I come from very poor beginnings but both my mother and grandfather worked. No-one I ever knew, even people poorer than my family, were garbage pickers. My first glimpse of people raiding the trash was one early morning at my house when I saw someone pulling a cart up to mine and my neighbors recycling boxes. He/she (I can't remember) took only cans...pop cans or beer cans. I was a little shocked and felt quite sorry for the person to be needing money that badly.
Living in this apartment building, I see a lot of this done now. Each time it has been a man pushing a grocery cart very early in the morning and raiding our recycling bins for pop or beer cans. I'm not sure if it's the same man each time but he is always neatly dressed and doesn't look like a street person. Again, my heart goes out to him and I feel guilty for my own good fortune.

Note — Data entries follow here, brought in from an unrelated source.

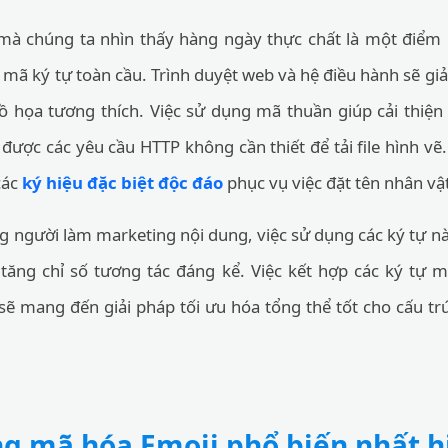
mà chúng ta nhìn thấy hàng ngày thực chất là một điểm 
mã ký tự toàn cầu. Trình duyệt web và hệ điều hành sẽ gi
đồ họa tương thích. Việc sử dụng mã thuần giúp cải thiệ
được các yêu cầu HTTP không cần thiết để tải file hình v
các
ký hiệu đặc biệt độc đáo
phục vụ việc đặt tên nhân vật
g người làm marketing nội dung, việc sử dụng các ký tự nà
 tăng chỉ số tương tác đáng kể. Việc kết hợp các ký tự
sẽ mang đến giải pháp tối ưu hóa tổng thể tốt cho cấu tr
ng mã hóa Emoji phổ biến nhất h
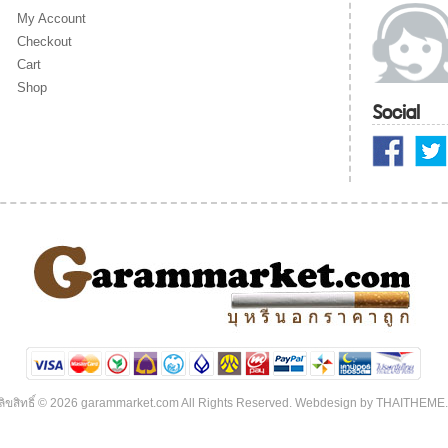
My Account
Checkout
Cart
Shop
Social
ิขสิทธิ์ © 2026 garammarket.com All Rights Reserved. Webdesign by
THAITHEME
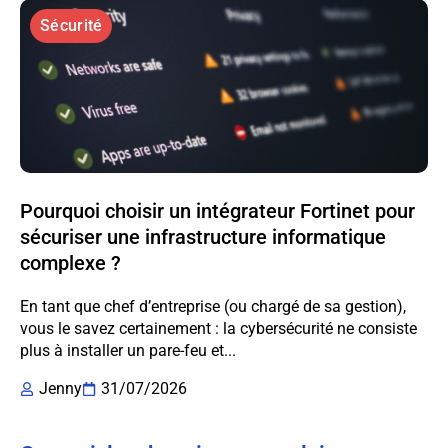
Sécurité
Pourquoi choisir un intégrateur Fortinet pour
sécuriser une infrastructure informatique
complexe ?
En tant que chef d’entreprise (ou chargé de sa gestion),
vous le savez certainement : la cybersécurité ne consiste
plus à installer un pare-feu et...
Jenny
31/07/2026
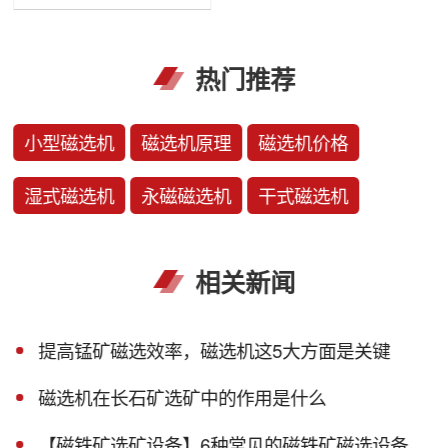
热门推荐
小型磁选机
磁选机原理
磁选机价格
湿式磁选机
永磁磁选机
干式磁选机
相关新闻
提高锰矿磁选效率，磁选机这5大方面是关键
磁选机在长石矿选矿中的作用是什么
【磁铁矿选矿设备】6种常见的磁铁矿磁选设备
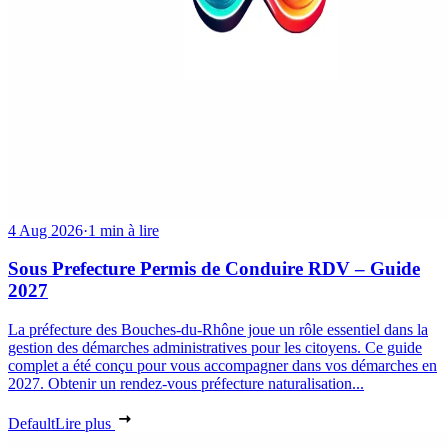
4 Aug 2026
·
1 min à lire
Sous Prefecture Permis de Conduire RDV – Guide
2027
La préfecture des Bouches-du-Rhône joue un rôle essentiel dans la
gestion des démarches administratives pour les citoyens. Ce guide
complet a été conçu pour vous accompagner dans vos démarches en
2027. Obtenir un rendez-vous préfecture naturalisation...
Default
Lire plus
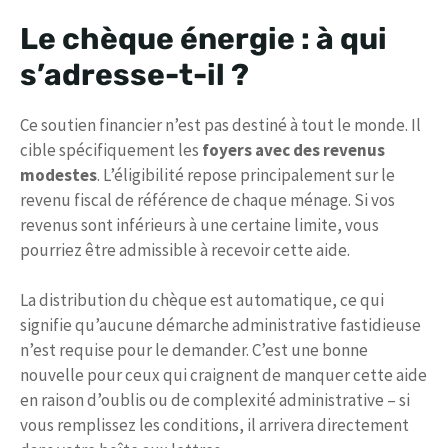
Le chèque énergie : à qui
s’adresse-t-il ?
Ce soutien financier n’est pas destiné à tout le monde. Il
cible spécifiquement les
foyers avec des revenus
modestes
. L’éligibilité repose principalement sur le
revenu fiscal de référence de chaque ménage. Si vos
revenus sont inférieurs à une certaine limite, vous
pourriez être admissible à recevoir cette aide.
La distribution du chèque est automatique, ce qui
signifie qu’aucune démarche administrative fastidieuse
n’est requise pour le demander. C’est une bonne
nouvelle pour ceux qui craignent de manquer cette aide
en raison d’oublis ou de complexité administrative – si
vous remplissez les conditions, il arrivera directement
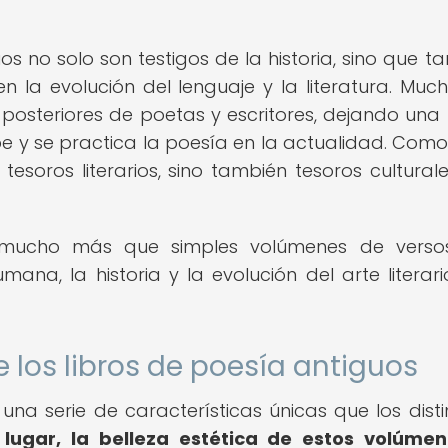
s no solo son testigos de la historia, sino que t
la evolución del lenguaje y la literatura. Muc
 posteriores de poetas y escritores, dejando una 
e y se practica la poesía en la actualidad. Como 
tesoros literarios, sino también tesoros cultural
n mucho más que simples volúmenes de versos
mana, la historia y la evolución del arte literari
 los libros de poesía antiguos
una serie de características únicas que los dist
 lugar, la belleza estética de estos volúme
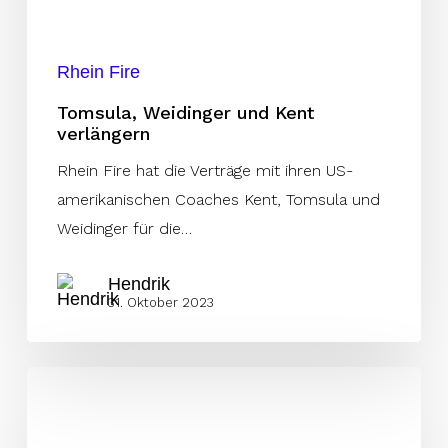
Rhein Fire
Tomsula, Weidinger und Kent
verlängern
Rhein Fire hat die Verträge mit ihren US-
amerikanischen Coaches Kent, Tomsula und
Weidinger für die…
Hendrik
31. Oktober 2023
Warner
wird
OC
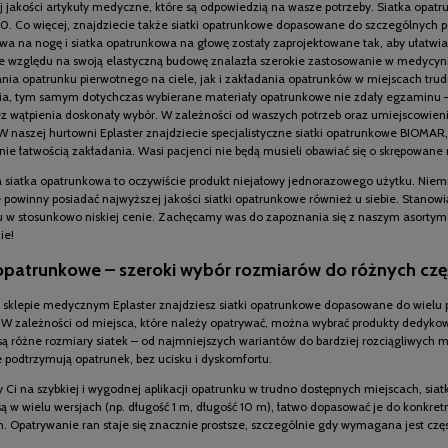
j jakości artykuły medyczne, które są odpowiedzią na wasze potrzeby. Siatka opat
10. Co więcej, znajdziecie także siatki opatrunkowe dopasowane do szczególnych 
wa na nogę i siatka opatrunkowa na głowę zostały zaprojektowane tak, aby ułatwia
e względu na swoją elastyczną budowę znalazła szerokie zastosowanie w medycyn
nia opatrunku pierwotnego na ciele, jak i zakładania opatrunków w miejscach tru
ia, tym samym dotychczas wybierane materiały opatrunkowe nie zdały egzaminu –
ez wątpienia doskonały wybór. W zależności od waszych potrzeb oraz umiejscowieni
W naszej hurtowni Eplaster znajdziecie specjalistyczne siatki opatrunkowe BIOMAR,
ie łatwością zakładania. Wasi pacjenci nie będą musieli obawiać się o skrępowane
a siatka opatrunkowa to oczywiście produkt niejałowy jednorazowego użytku. Nie
powinny posiadać najwyższej jakości siatki opatrunkowe również u siebie. Stanow
 w stosunkowo niskiej cenie. Zachęcamy was do zapoznania się z naszym asortym
ie!
 opatrunkowe – szeroki wybór rozmiarów do różnych częś
sklepie medycznym Eplaster znajdziesz siatki opatrunkowe dopasowane do wielu pa
 W zależności od miejsca, które należy opatrywać, można wybrać produkty dedykowa
ą różne rozmiary siatek – od najmniejszych wariantów do bardziej rozciągliwych mo
 podtrzymują opatrunek, bez ucisku i dyskomfortu.
ży Ci na szybkiej i wygodnej aplikacji opatrunku w trudno dostępnych miejscach, siatk
są w wielu wersjach (np. długość 1 m, długość 10 m), łatwo dopasować je do konkr
h. Opatrywanie ran staje się znacznie prostsze, szczególnie gdy wymagana jest cz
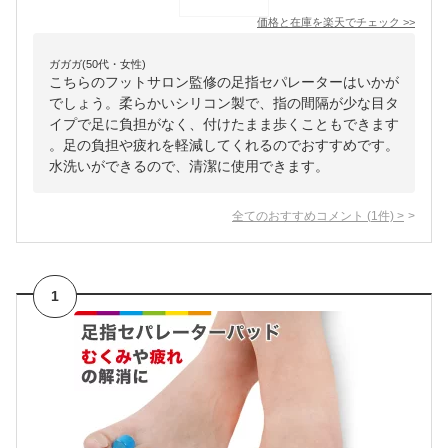
価格と在庫を
楽天
でチェック
>>
ガガガ(50代・女性)
こちらのフットサロン監修の足指セパレーターはいかが
でしょう。柔らかいシリコン製で、指の間隔が少な目タ
イプで足に負担がなく、付けたまま歩くこともできます
。足の負担や疲れを軽減してくれるのでおすすめです。
水洗いができるので、清潔に使用できます。
全てのおすすめコメント
(
1
件)
>
1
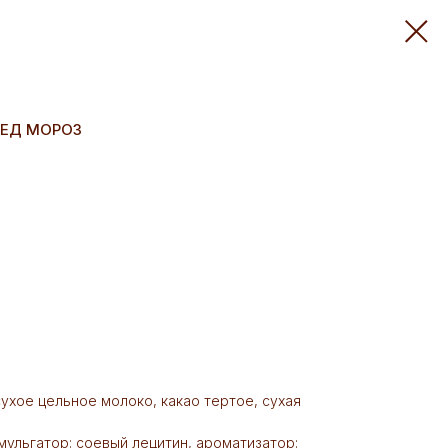
ДЕД МОРОЗ
 сухое цельное молоко, какао тертое, сухая
мульгатор: соевый лецитин, ароматизатор:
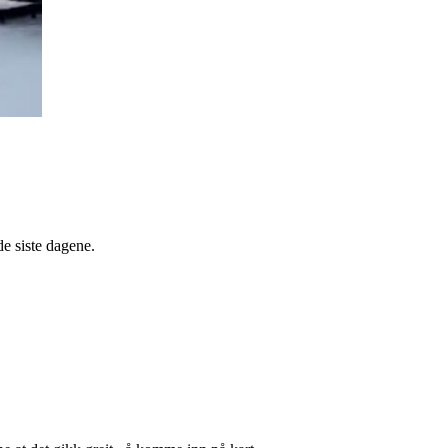
e siste dagene.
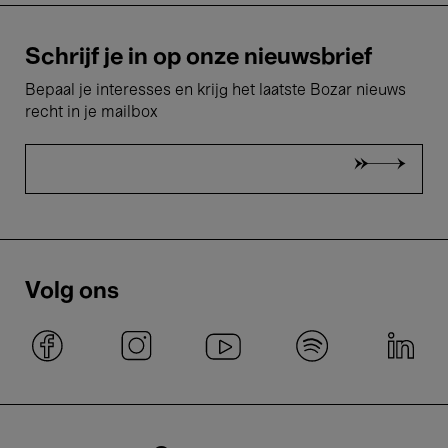
Schrijf je in op onze nieuwsbrief
Bepaal je interesses en krijg het laatste Bozar nieuws
recht in je mailbox
Volg ons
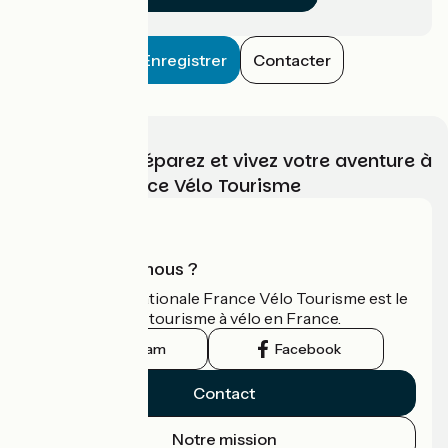
Enregistrer
Contacter
Choisissez, préparez et vivez votre aventure à
vélo avec France Vélo Tourisme
Qui sommes-nous ?
L'association nationale France Vélo Tourisme est le
guide officiel du tourisme à vélo en France.
Instagram
Facebook
Contact
Notre mission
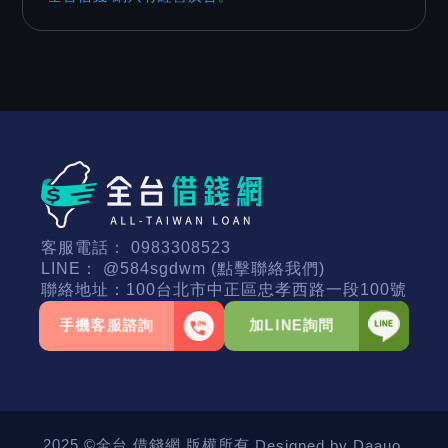
客服電話：
0983308523
LINE：
@584sgdwm (點擊聯絡我們)
聯絡地址：
100台北市中正區忠孝西路一段100號
手機客服諮詢
加LINE詢問
2025 ©全台 借錢網 版權所有.
Designed by Daauo.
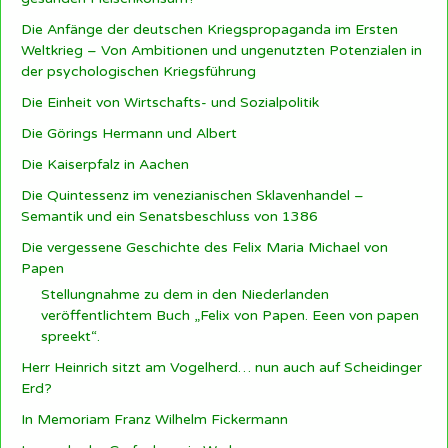
Die Anfänge der deutschen Kriegspropaganda im Ersten
Weltkrieg – Von Ambitionen und ungenutzten Potenzialen in
der psychologischen Kriegsführung
Die Einheit von Wirtschafts- und Sozialpolitik
Die Görings Hermann und Albert
Die Kaiserpfalz in Aachen
Die Quintessenz im venezianischen Sklavenhandel –
Semantik und ein Senatsbeschluss von 1386
Die vergessene Geschichte des Felix Maria Michael von
Papen
Stellungnahme zu dem in den Niederlanden
veröffentlichtem Buch „Felix von Papen. Eeen von papen
spreekt“.
Herr Heinrich sitzt am Vogelherd… nun auch auf Scheidinger
Erd?
In Memoriam Franz Wilhelm Fickermann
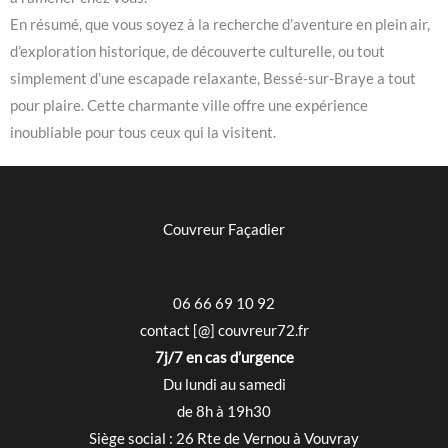
En résumé, que vous soyez à la recherche d’aventure en plein air,
d’exploration historique, de découverte culturelle, ou tout
simplement d’une escapade relaxante, Bessé-sur-Braye a tout
pour plaire. Cette charmante ville offre une expérience
inoubliable pour tous ceux qui la visitent.
Couvreur Façadier
06 66 69 10 92
contact [@] couvreur72.fr
7j/7 en cas d’urgence
Du lundi au samedi
de 8h à 19h30
Siège social : 26 Rte de Vernou à Vouvray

This afternoon I was relaxing out on the balcony when I heard a loud clatter of bottles banging against each other. It sounded like someone was walking through my parking lot with a bag of bottles. I remained in my chair but could see a man walking out of my parking lot and down into the grassy area of the ravine. He was carrying quite a few bags as he crawled under the droopy leaves of a large tree becoming almost completely hidden as he scrambled about. I thought that he might be a homeless person and that was his lair...thinking about it now, it could be!
He scrambled back out but now only carrying a couple of bags, having left the noisy bags with bottles deep under the tree. He walked back to my apartment recycling bins and a couple of others I could see but it didn't look like he was able to find anything. I would describe him as small and thin, maybe in his late 50's, dressed in drab but not ragged clothes. He had no grocery cart so it might be a completely different man than the one I saw previously.
I feel very sorry for his plight and don't mind one bit that he makes a few dollars from our recycling bins but I do have one concern now. I'm a little worried he's camping out under that tree. And I wonder how many other people in this great city of mine is so down and out that they are living their lives in the same way.
We all have a picture in our heads of people who live on the streets and we think they all look like bums. This man did not look that way. Poverty seems to have a much different face than what I had thought.
Like I said, my family was poor but we lived in a clean apartment and ate well cooked meals. I guess I never really knew what true poverty was because I thought it was only living on low incomes. Street poverty, where someone has to raid dumpsters or recycling bins in order to survive, is a brand new reality for me.
There, but for the grace of whoever, go you or me.